Based on the data, AtraZeneca said it will “immediately” prepare regulatory submissions in countries that have a framework in place for conditional or early approval and will seek an emergency use listing from WHO for an accelerated pathway to make the vaccine available in low-income countries.

According to AstraZeneca, the vaccine is stable at normal refrigerated temperatures for at least 6 months, in contrast to other COVID-19 vaccines in development that need to be transported at extremely low temperatures. The company said it has the capacity to produce up to 3 billion doses in 2021.

It was the third consecutive Monday that a COVID-19 vaccine program announced good news. Pfizer and BioNTech have already submitted data to the FDA for an emergency use authorization after data showed their messenger RNA (mRNA)-based vaccine candidate was 95% efficacious. Another mRNA-based vaccine candidate codeveloped by Moderna Inc. and the NIH also was shown to be around 95% efficacious.

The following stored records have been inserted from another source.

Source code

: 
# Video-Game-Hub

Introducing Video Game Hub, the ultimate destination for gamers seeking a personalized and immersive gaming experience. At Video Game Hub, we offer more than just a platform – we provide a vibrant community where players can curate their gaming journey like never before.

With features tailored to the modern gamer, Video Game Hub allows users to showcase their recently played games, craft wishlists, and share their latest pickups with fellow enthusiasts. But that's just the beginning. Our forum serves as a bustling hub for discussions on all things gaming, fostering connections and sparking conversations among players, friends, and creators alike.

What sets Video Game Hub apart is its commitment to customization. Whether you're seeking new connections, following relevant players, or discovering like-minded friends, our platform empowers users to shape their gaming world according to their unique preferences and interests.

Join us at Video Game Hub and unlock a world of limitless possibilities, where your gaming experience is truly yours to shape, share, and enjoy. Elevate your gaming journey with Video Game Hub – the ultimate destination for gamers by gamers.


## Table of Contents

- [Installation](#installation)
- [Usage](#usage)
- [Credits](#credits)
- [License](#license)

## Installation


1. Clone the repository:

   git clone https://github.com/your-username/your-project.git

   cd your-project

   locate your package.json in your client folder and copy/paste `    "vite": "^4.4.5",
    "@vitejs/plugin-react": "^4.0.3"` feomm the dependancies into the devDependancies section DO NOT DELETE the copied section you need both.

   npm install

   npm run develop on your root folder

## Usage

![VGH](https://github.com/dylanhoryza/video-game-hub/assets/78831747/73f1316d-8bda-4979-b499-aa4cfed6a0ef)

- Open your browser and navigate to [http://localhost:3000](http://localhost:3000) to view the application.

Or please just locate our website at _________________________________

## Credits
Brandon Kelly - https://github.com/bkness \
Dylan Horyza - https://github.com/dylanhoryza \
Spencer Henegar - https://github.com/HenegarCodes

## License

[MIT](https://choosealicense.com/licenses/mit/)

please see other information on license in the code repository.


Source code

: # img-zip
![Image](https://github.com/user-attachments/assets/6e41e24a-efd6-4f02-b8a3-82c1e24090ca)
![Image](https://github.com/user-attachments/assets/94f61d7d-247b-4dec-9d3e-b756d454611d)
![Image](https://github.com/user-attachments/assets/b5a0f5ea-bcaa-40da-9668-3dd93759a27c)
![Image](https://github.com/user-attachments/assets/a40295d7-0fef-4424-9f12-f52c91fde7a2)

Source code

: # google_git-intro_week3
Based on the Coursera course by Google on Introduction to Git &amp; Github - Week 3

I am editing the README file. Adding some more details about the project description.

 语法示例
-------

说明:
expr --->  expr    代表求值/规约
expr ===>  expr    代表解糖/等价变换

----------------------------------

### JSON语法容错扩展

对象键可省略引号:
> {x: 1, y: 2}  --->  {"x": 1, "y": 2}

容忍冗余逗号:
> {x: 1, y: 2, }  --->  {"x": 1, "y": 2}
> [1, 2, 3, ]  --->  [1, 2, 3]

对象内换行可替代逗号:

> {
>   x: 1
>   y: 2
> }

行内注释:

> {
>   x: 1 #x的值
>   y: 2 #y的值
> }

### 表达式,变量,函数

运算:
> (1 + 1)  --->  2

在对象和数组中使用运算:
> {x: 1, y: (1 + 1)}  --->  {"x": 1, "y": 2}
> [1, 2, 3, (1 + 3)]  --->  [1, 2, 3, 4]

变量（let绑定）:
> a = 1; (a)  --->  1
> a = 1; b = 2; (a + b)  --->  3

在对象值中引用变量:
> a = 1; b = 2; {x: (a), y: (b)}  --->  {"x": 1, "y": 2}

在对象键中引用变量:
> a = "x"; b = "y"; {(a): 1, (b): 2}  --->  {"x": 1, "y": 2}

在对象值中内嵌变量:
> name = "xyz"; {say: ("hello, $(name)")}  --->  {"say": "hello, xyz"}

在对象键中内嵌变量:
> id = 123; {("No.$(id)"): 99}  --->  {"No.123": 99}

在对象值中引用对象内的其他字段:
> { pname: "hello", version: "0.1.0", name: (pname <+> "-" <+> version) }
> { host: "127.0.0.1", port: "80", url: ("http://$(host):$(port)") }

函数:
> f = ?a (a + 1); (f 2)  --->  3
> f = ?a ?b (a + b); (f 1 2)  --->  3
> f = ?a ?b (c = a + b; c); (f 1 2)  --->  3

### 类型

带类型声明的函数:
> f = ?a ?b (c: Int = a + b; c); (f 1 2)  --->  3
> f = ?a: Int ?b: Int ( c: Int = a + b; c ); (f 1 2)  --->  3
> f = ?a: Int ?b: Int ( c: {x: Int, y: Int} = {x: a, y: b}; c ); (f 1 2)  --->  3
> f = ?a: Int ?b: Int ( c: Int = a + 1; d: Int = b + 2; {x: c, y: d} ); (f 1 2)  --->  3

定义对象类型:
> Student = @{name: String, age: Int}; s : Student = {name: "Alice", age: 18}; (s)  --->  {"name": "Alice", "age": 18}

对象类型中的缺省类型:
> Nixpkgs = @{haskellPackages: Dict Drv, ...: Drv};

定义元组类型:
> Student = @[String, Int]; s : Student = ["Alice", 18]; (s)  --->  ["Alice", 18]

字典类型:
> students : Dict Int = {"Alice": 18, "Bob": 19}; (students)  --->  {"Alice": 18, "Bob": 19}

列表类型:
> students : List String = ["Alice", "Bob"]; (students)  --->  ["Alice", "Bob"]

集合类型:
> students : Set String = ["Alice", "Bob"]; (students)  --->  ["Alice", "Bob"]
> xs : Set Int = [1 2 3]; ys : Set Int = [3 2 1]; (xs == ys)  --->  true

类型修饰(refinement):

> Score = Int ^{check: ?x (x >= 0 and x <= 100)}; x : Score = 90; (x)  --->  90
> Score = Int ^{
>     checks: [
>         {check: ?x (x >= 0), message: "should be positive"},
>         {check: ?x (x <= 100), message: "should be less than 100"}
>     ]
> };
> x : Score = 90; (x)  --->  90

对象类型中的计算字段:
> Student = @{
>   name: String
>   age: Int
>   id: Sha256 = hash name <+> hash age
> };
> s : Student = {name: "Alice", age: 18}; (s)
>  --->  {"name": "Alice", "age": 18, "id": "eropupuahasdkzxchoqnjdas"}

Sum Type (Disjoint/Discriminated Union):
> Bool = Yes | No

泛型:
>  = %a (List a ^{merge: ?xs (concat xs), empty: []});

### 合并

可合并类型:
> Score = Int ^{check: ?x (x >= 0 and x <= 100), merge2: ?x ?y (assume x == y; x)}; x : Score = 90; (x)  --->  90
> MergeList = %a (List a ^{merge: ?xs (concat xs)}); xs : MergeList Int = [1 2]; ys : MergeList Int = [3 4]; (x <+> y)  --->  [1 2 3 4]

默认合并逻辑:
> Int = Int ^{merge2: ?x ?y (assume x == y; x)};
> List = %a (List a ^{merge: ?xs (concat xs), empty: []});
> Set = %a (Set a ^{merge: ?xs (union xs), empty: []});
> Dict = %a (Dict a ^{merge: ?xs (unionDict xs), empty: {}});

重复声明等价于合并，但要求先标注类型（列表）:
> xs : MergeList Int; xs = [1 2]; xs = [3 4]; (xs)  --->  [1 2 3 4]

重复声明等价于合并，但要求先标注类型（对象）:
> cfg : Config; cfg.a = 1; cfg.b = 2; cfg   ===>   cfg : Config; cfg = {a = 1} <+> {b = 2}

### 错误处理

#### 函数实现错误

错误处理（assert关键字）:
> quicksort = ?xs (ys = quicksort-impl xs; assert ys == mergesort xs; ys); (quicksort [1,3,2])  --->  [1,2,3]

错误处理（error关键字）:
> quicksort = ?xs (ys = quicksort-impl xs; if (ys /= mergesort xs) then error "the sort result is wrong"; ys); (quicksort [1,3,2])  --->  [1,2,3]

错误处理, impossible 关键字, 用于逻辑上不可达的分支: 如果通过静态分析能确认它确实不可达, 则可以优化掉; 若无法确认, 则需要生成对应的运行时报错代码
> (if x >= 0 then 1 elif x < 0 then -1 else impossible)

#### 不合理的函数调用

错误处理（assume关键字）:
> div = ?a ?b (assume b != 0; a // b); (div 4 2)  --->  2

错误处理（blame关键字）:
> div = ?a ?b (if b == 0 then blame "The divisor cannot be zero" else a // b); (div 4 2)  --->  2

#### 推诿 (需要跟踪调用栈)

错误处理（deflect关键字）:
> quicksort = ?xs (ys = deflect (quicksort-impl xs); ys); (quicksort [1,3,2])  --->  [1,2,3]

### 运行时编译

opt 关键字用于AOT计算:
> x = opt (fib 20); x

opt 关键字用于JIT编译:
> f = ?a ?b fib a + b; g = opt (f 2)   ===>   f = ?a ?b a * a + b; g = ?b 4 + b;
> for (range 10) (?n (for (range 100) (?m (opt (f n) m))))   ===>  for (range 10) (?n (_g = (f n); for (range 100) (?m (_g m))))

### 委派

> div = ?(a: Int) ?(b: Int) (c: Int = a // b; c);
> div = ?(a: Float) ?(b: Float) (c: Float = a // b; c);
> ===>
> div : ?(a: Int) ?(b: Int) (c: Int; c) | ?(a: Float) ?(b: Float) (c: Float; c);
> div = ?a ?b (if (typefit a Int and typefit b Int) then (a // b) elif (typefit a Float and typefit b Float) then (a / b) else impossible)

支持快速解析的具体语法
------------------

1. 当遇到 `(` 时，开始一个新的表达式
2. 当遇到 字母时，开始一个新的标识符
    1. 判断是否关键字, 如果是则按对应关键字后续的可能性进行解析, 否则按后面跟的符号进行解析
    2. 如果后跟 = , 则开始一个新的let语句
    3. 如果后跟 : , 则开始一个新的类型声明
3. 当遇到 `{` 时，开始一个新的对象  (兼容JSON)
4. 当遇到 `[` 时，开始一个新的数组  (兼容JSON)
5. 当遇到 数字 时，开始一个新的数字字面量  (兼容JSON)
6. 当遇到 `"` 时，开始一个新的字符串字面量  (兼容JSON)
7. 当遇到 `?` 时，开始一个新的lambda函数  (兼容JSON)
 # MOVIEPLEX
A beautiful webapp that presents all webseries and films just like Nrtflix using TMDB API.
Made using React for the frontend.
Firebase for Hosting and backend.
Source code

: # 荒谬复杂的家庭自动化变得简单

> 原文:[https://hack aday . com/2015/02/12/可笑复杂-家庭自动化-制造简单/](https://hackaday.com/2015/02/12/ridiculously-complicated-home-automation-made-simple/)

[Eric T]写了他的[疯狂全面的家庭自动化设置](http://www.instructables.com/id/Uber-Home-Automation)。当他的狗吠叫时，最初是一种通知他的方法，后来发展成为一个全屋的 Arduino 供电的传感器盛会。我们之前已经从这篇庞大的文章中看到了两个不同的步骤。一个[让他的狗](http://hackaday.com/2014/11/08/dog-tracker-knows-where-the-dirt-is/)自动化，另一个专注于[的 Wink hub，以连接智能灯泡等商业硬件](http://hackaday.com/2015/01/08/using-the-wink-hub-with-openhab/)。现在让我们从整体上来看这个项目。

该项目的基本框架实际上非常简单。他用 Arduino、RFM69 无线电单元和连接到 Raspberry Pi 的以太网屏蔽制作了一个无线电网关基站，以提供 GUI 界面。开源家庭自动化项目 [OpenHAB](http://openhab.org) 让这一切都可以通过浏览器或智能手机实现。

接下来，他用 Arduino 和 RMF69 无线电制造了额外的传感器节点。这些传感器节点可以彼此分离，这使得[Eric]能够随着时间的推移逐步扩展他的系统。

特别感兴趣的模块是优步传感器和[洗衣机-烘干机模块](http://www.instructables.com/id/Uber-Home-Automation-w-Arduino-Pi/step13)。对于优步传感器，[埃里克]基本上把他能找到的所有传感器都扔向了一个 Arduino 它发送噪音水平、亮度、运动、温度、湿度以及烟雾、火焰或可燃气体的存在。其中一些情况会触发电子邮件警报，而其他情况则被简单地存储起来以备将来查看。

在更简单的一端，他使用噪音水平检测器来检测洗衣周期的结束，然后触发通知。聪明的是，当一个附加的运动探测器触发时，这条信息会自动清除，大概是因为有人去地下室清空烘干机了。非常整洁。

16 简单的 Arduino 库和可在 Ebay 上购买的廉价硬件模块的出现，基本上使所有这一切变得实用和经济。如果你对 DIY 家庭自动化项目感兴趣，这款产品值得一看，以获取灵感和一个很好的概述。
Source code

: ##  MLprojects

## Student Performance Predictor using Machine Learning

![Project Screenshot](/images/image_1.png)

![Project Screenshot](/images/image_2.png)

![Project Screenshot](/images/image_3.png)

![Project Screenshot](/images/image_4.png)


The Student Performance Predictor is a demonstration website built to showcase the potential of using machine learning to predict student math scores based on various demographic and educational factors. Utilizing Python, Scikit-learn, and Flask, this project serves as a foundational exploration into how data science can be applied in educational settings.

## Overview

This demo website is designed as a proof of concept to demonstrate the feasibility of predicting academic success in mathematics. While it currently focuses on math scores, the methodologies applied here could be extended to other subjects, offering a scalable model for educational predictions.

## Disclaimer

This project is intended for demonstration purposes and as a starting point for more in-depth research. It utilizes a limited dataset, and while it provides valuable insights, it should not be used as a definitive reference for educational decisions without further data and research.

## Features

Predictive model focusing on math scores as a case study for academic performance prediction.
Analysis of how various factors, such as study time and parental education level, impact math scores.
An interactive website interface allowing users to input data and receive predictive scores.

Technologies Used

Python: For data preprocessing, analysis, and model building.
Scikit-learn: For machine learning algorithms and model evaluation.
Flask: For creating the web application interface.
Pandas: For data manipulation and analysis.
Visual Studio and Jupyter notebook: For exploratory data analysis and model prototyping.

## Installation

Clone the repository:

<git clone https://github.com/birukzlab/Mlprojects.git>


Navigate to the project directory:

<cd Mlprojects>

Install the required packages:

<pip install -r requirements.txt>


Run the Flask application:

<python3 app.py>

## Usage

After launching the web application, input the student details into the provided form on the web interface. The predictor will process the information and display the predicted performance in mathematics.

In contrast to those mRNA-based vaccines, AZD1222 is a chimpanzee adenovirus-vectored vaccine expressing the SARS-CoV-2 spike protein, which primes the immune system to attack SARS-CoV-2.

AstraZeneca said it plans to compile and analyze more data to refine the efficacy profile and establish the duration of protection, according to the press release. Additional trials of AZD1222 are underway in Japan, Kenya, Latin America, Russia, South Africa and the United States, with other planned trials in other European and Asian countries.